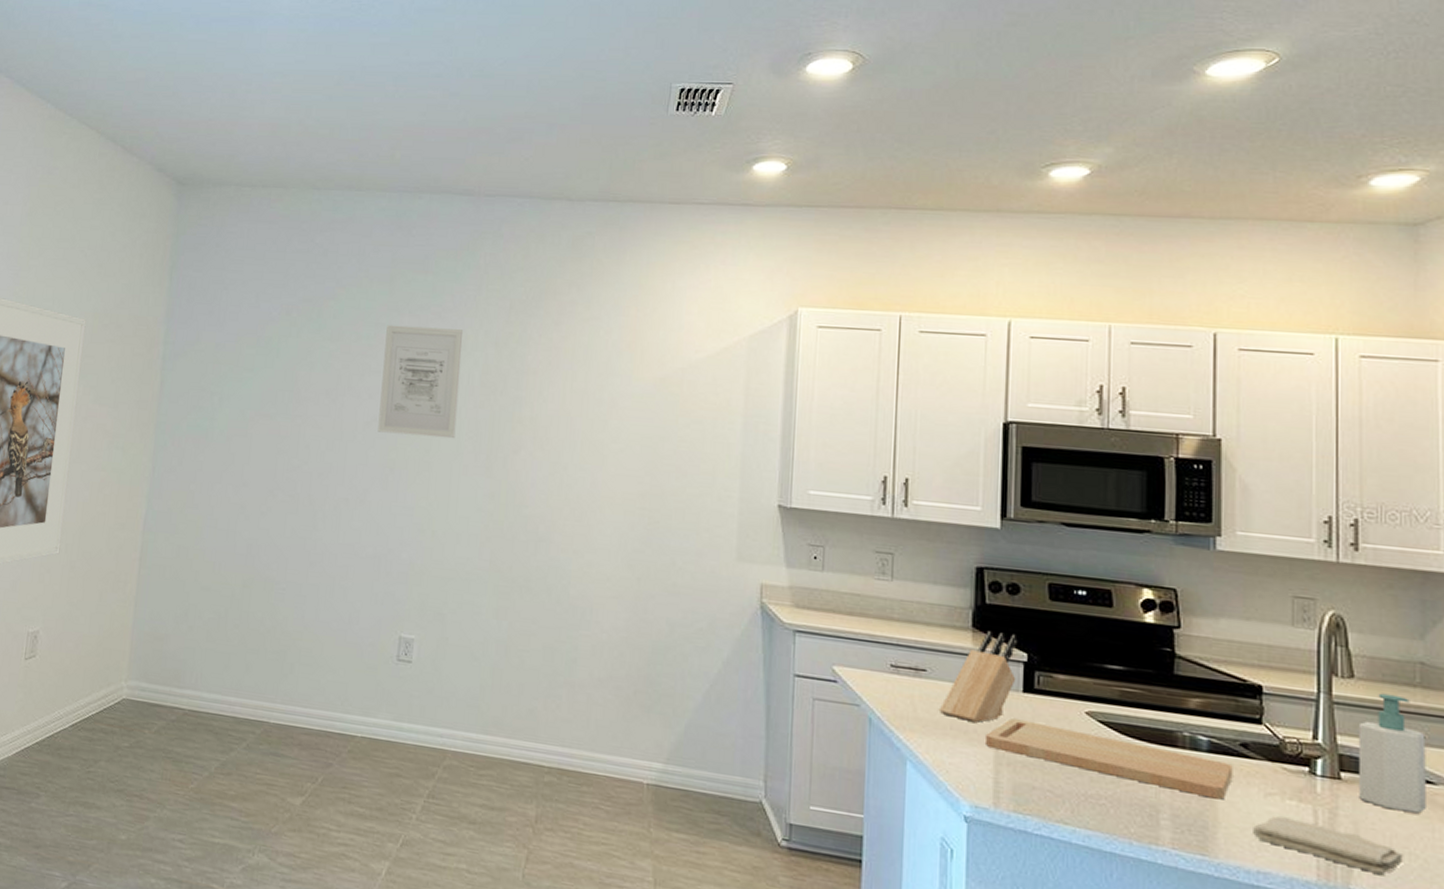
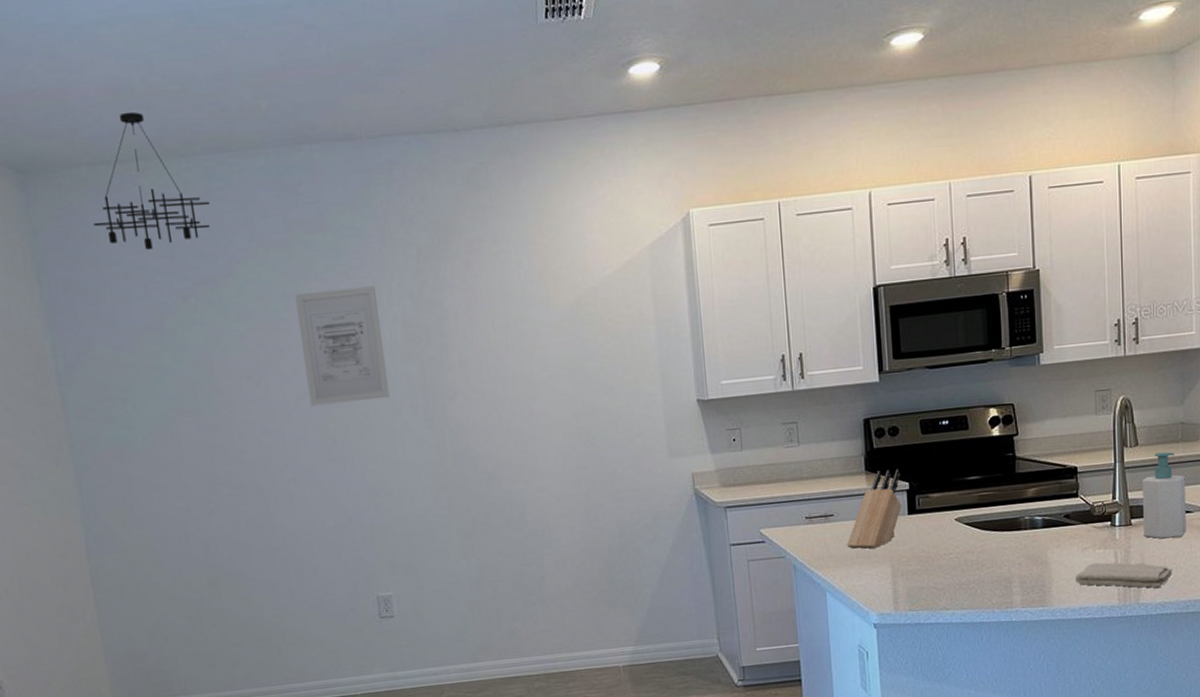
chandelier: none [228,146,331,264] -> present [93,111,211,250]
cutting board: present [986,718,1233,800] -> none [884,532,1060,566]

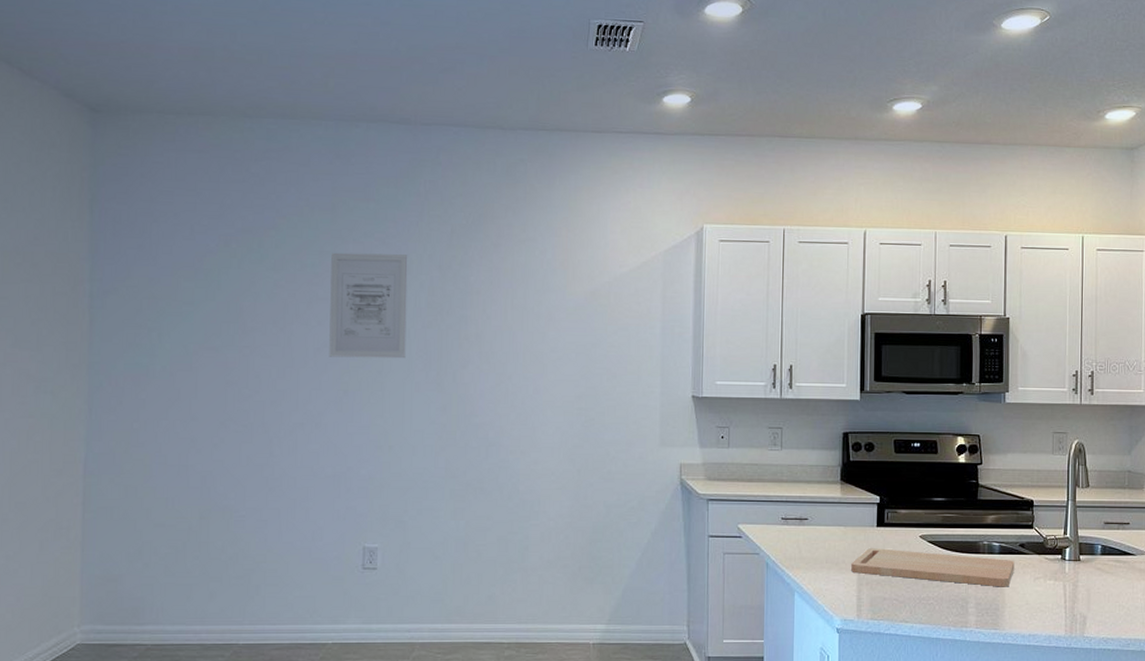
chandelier: present [93,111,211,250] -> none [153,72,267,195]
knife block: present [846,468,902,549] -> none [817,482,873,555]
cutting board: none [884,532,1060,566] -> present [851,548,1015,587]
washcloth: present [1075,562,1173,588] -> none [1027,593,1116,623]
soap bottle: present [1142,451,1186,539] -> none [1090,496,1130,577]

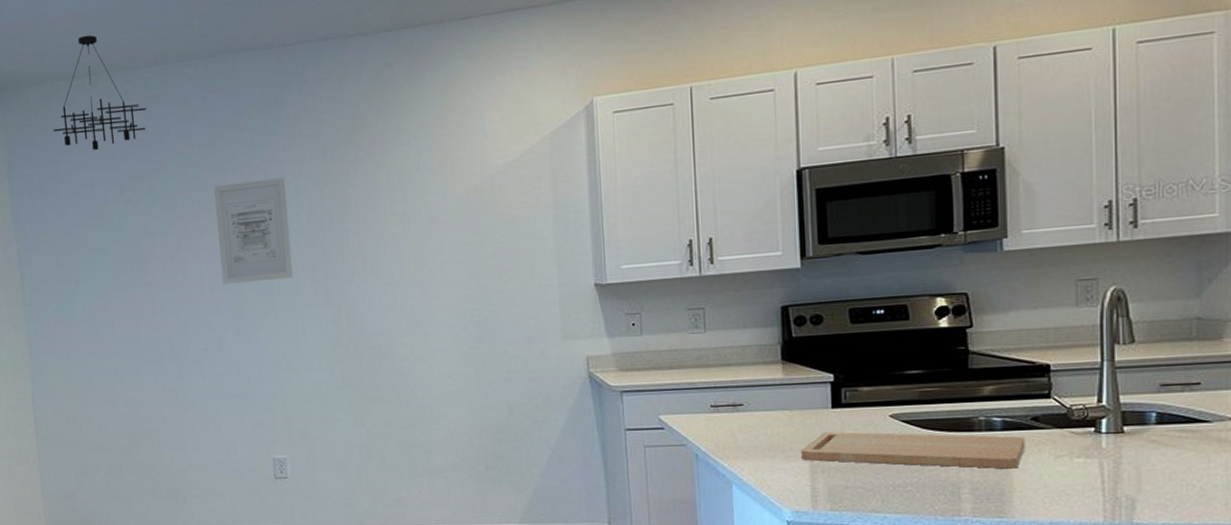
chandelier: none [153,72,267,195] -> present [53,35,147,150]

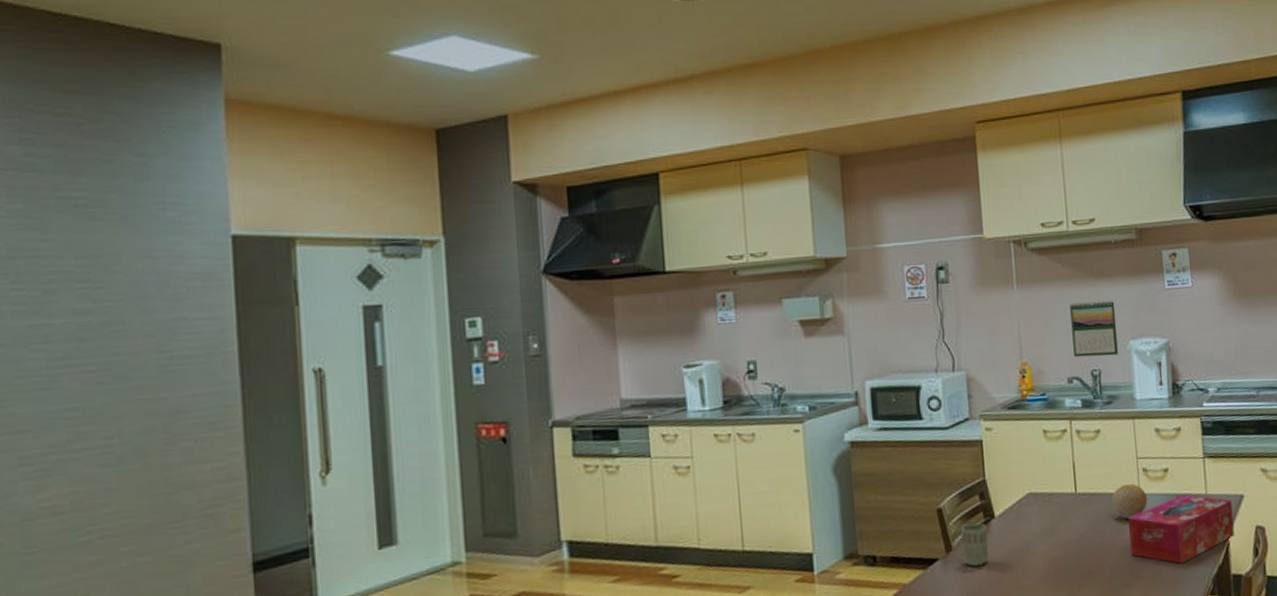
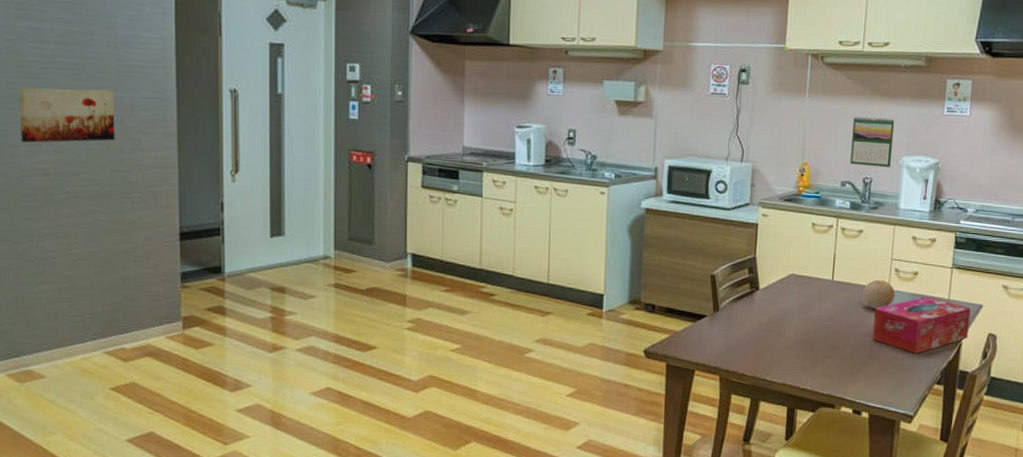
wall art: none [17,391,157,476] -> present [19,87,115,143]
cup: present [960,523,989,567] -> none [727,291,751,327]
● ● ● ● ● ● ●
» EXERCISE GOAL
Lines with "cutting": state how many there are in the records, and nothing more.

» FINISHED EXERCISE
2